Movies that focus on the torment of returning soldiers--from John Huston's "Let There be Light" to Hal Ashby's "Coming Home"--can convey war's horrors more woundingly than a gruesome battle saga. But not always.
Rafi, the young protagonist of "I Don't Give a Damn" (selected theaters)--Israel's most popular movie last year, and its nominee for the foreign film Oscar--is a young soldier, paralyzed from the legs down. An impulsive, idealistic guy before enlistment, he turns into an abrasive, self-pitying cynic. He punishes everyone around him--his mother, whom he ignores; his father, whom he drives to a suicide attempt; his brother and sister-in-law, whose home he trashes; his best friend, whom he insults, and his fiancee, whom he dumps.
Rarely has any handicapped hero behaved so boorishly. If Richard Widmark's Tommy Udo--famous for pushing a wheelchaired victim down a staircase in "Kiss of Death"--had met actor Ika Sohar's Rafi, Widmark probably would have gotten kicked downstairs himself.

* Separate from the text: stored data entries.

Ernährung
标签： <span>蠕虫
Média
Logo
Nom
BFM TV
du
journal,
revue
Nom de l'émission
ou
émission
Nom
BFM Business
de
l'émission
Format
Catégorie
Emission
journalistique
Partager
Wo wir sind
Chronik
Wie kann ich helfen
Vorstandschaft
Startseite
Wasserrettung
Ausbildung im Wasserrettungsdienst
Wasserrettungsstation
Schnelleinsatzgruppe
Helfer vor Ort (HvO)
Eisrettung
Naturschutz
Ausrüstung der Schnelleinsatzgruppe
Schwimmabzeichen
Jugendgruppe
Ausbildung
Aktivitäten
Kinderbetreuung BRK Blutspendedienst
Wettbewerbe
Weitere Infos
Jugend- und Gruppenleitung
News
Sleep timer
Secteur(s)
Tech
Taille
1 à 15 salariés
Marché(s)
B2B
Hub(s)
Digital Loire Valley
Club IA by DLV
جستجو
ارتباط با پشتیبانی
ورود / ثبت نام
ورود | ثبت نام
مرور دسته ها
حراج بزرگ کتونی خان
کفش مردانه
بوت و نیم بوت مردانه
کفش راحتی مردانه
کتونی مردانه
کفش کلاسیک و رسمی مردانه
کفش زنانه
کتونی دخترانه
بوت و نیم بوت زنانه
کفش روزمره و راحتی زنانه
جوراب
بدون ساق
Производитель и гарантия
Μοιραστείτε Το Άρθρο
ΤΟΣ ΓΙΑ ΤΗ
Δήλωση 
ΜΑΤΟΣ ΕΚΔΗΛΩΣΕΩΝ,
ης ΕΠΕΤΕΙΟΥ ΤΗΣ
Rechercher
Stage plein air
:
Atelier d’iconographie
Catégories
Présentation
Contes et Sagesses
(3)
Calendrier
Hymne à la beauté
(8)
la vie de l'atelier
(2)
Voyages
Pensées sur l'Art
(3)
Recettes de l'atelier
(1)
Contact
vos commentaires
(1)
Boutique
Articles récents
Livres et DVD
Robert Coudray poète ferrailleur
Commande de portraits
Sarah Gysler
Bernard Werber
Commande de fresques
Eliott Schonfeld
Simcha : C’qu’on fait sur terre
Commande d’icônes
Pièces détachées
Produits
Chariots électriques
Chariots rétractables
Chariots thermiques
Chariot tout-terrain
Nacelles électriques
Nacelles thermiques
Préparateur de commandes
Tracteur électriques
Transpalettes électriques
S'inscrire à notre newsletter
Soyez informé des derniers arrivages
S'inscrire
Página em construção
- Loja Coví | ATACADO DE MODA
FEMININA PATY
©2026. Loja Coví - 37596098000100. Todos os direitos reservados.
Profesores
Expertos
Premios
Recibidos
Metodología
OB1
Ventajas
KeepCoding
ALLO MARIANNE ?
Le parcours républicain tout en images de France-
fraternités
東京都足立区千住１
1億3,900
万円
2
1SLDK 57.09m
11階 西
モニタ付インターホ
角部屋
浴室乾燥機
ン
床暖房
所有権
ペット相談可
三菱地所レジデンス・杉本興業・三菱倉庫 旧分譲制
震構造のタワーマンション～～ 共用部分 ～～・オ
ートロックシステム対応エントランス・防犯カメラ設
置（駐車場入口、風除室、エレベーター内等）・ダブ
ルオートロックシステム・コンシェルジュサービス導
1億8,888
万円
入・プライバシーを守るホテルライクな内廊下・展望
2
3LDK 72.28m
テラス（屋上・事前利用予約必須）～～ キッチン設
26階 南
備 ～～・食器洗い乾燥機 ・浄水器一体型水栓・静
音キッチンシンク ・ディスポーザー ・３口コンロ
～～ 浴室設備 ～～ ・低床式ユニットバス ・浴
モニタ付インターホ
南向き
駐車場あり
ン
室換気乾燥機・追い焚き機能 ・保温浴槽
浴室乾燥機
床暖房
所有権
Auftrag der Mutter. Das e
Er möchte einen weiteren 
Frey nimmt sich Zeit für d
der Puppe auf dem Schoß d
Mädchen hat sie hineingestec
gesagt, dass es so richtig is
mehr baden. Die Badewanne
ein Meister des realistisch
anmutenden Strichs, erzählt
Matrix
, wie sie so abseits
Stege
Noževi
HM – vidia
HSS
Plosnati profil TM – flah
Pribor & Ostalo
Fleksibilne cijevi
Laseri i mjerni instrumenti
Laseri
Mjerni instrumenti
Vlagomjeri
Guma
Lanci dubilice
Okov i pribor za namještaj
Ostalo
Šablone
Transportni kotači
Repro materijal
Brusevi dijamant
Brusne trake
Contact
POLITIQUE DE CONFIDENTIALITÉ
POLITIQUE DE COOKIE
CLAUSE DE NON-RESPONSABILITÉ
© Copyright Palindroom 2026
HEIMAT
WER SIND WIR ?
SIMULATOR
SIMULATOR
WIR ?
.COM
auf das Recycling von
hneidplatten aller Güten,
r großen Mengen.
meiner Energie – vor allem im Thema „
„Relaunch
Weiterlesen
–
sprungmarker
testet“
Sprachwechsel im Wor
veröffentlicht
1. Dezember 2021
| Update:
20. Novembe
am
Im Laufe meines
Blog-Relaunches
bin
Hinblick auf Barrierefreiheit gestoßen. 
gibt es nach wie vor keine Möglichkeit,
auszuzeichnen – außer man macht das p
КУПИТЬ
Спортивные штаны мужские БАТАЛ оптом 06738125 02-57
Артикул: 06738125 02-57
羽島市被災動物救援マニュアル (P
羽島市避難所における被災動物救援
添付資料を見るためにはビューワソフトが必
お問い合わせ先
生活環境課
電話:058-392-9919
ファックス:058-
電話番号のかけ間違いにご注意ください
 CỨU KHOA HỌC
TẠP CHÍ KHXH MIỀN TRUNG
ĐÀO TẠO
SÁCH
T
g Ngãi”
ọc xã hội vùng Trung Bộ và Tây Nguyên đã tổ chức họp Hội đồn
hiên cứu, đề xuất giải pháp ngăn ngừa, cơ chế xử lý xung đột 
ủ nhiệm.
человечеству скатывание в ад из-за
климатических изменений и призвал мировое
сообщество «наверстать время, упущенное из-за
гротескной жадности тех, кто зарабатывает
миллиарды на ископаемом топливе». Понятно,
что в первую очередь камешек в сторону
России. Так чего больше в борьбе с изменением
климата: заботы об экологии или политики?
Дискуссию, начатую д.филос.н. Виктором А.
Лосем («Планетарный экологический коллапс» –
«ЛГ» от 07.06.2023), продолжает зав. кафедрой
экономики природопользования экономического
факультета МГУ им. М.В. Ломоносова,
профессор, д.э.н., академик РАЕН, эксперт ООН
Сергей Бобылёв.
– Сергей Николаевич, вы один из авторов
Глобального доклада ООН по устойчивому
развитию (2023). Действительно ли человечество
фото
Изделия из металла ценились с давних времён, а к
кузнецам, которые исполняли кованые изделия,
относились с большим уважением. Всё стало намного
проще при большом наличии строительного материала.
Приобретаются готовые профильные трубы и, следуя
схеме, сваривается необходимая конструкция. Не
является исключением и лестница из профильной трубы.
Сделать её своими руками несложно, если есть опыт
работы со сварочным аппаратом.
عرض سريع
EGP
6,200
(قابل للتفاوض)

In a way, the film is the study of a handicapped victim's resentment of and prejudices against the healthy. Seemingly, Rafi--a handsome, personable young man who gives no signs of such vicious self-absorption before his injury--can relate only to other paraplegics, though he's rough on most of them as well. His self-pity is so absolute that, after a while, it's hard to give a damn about him.